Sim augmentation depends entirely on having a validated digital twin. Discrepancies in mass, friction, and control latency mean that simulated data often fails to transfer zero-shot to physical deployment. Workarounds: Instead of relying on perfect digital twins for zero-shot transfer, a common workaround is using simulation as a data multiplier (e.g., MimicGen): collecting a handful of real-world demonstrations (e.g., 15 teleoperated trajectories) and replaying them in MuJoCo with spatial perturbations to expand the dataset by 10× and force policies to learn robust recovery behaviors. I wonder though if the better solution here isn't to come up with a more sample-efficient way to achieve physical constraints for the exploration space.

Generalization to novel objects

Despite claims of generalist capabilities, VLAs still heavily struggle with objects that are outside of theor pretraining distribution. Workarounds: Unlabeled video pretraining on internet data (e.g., V-JEPA 2, ViPRA, LAPA). By predicting latent representations or optical flow from thousands of hours of YouTube videos, models learn the structure of the physical world before being fine-tuned on scarce robot data.

Deployment criteria

The gap between benchmark success and the production bar is massive.

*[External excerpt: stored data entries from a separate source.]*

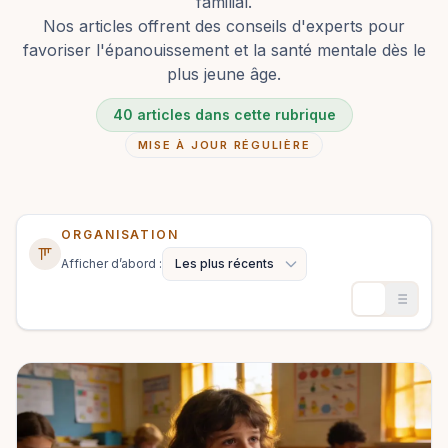
familial.
Nos articles offrent des conseils d'experts pour
favoriser l'épanouissement et la santé mentale dès le
plus jeune âge.
40 articles dans cette rubrique
MISE À JOUR RÉGULIÈRE
ORGANISATION
Afficher d’abord :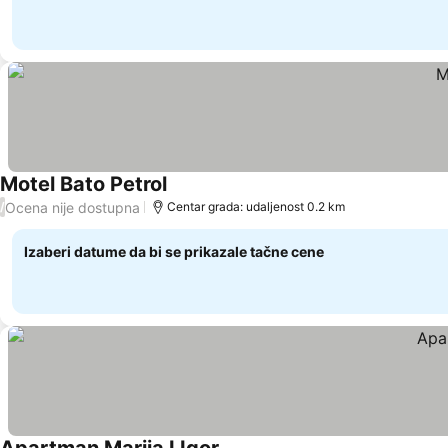
Motel Bato Petrol
Ocena nije dostupna
/
Centar grada: udaljenost 0.2 km
Izaberi datume da bi se prikazale tačne cene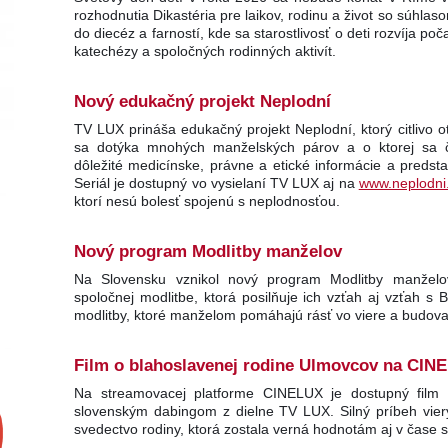
rozhodnutia Dikastéria pre laikov, rodinu a život so súhla
do diecéz a farností, kde sa starostlivosť o deti rozvíja po
katechézy a spoločných rodinných aktivít.
Nový edukačný projekt Neplodní
TV LUX prináša edukačný projekt Neplodní, ktorý citlivo o
sa dotýka mnohých manželských párov a o ktorej sa ča
dôležité medicínske, právne a etické informácie a preds
Seriál je dostupný vo vysielaní TV LUX aj na
www.neplodni
ktorí nesú bolesť spojenú s neplodnosťou.
Nový program Modlitby manželov
Na Slovensku vznikol nový program Modlitby manželo
spoločnej modlitbe, ktorá posilňuje ich vzťah aj vzťah 
modlitby, ktoré manželom pomáhajú rásť vo viere a budova
Film o blahoslavenej rodine Ulmovcov na CIN
Na streamovacej platforme CINELUX je dostupný film 
slovenským dabingom z dielne TV LUX. Silný príbeh viery
svedectvo rodiny, ktorá zostala verná hodnotám aj v čase 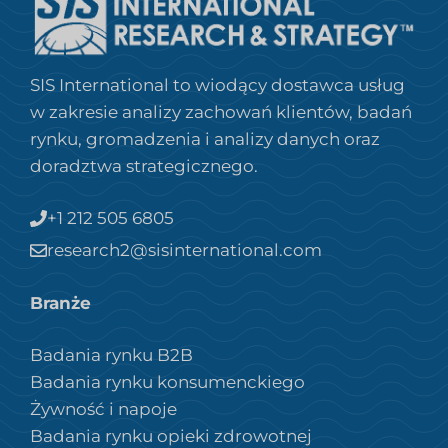
SIS International to wiodący dostawca usług
w zakresie analizy zachowań klientów, badań
rynku, gromadzenia i analizy danych oraz
doradztwa strategicznego.
+1 212 505 6805
research2@sisinternational.com
Branże
Badania rynku B2B
Badania rynku konsumenckiego
Żywność i napoje
Badania rynku opieki zdrowotnej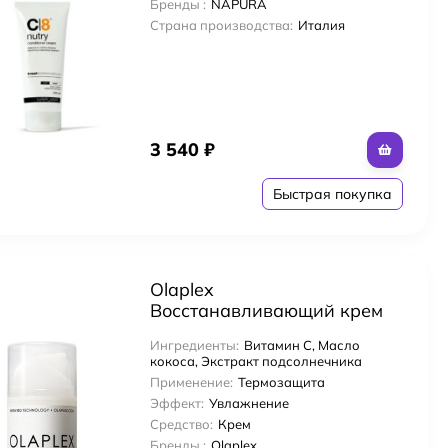
Бренды :
NAPURA
Страна производства:
Италия
3 540
₽
Быстрая покупка
Olaplex
Восстанавливающий крем
для укладки волос с
Ингредиенты:
Витамин С, Масло
термозащитой No.6 Bond
кокоса, Экстракт подсолнечника
Smoother 100 мл
Применение:
Термозащита
Эффект:
Увлажнение
Средство:
Крем
Бренды :
Olaplex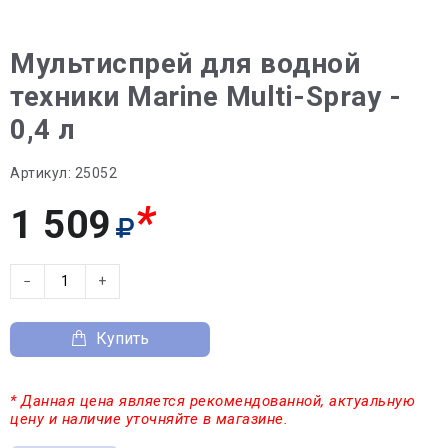
Мультиспрей для водной
техники Marine Multi-Spray -
0,4 л
Артикул:
25052
*
1 509
−
+
Купить
* Данная цена является рекомендованной, актуальную
цену и наличие уточняйте в магазине.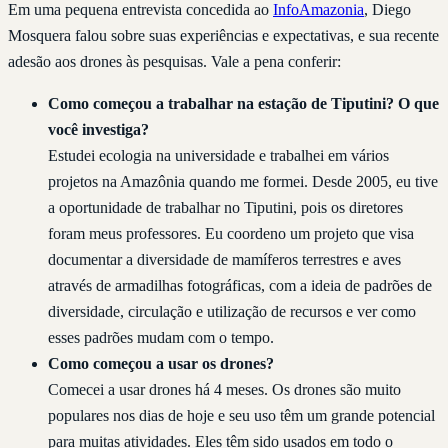
Em uma pequena entrevista concedida ao
InfoAmazonia
, Diego
Mosquera falou sobre suas experiências e expectativas, e sua recente
adesão aos drones às pesquisas. Vale a pena conferir:
Como começou a trabalhar na estação de Tiputini? O que
você investiga?
Estudei ecologia na universidade e trabalhei em vários
projetos na Amazônia quando me formei. Desde 2005, eu tive
a oportunidade de trabalhar no Tiputini, pois os diretores
foram meus professores. Eu coordeno um projeto que visa
documentar a diversidade de mamíferos terrestres e aves
através de armadilhas fotográficas, com a ideia de padrões de
diversidade, circulação e utilização de recursos e ver como
esses padrões mudam com o tempo.
Como começou a usar os drones?
Comecei a usar drones há 4 meses. Os drones são muito
populares nos dias de hoje e seu uso têm um grande potencial
para muitas atividades. Eles têm sido usados em todo o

Bounded failure: A deployed policy must fail safely.
Calibrated uncertainty: The model must recognize when it is out of distribution and cleanly hand off control to a human.
Latency tail: Failure to arrive at fully planned action sequences must fail gracefully.
Update path: When a new failure mode appears, you need a deterministic way to patch the policy or model. This requires capturing out-of-distribution samples in the wild and systematically routing them back into your training or evaluation pipelines. Similar to the "data flywheel" espoused by Tesla, deployed fleets must capture post-deployment edge cases.

Open Questions/Notes

Data Scalability: For a given task, how much data do you nee? Can you quantify this by task complexity, horizon length, etc. Need some intuition around this
Path/sequence diversity: While recording trajectories for a pick place behavioural cloning task, do you try to keep the leader arm's path as consistent as possible across episodes? If you don't keep it consistent but record a ton more episodes, what are you learning?

References

Project GR00T: GR00T N1: An Open Foundation Model for Generalist Humanoid Robots. NVIDIA (2025).
DreamZero: World Action Models are Zero-shot Policies. NVIDIA (2026).
EgoScale: EgoScale: scaling dexterous robotic manipulation using large-scale egocentric human data. NVIDIA, UC Berkeley, UMD (2026).
LingBot: A Pragmatic VLA Foundation Model. Ant Group (2026).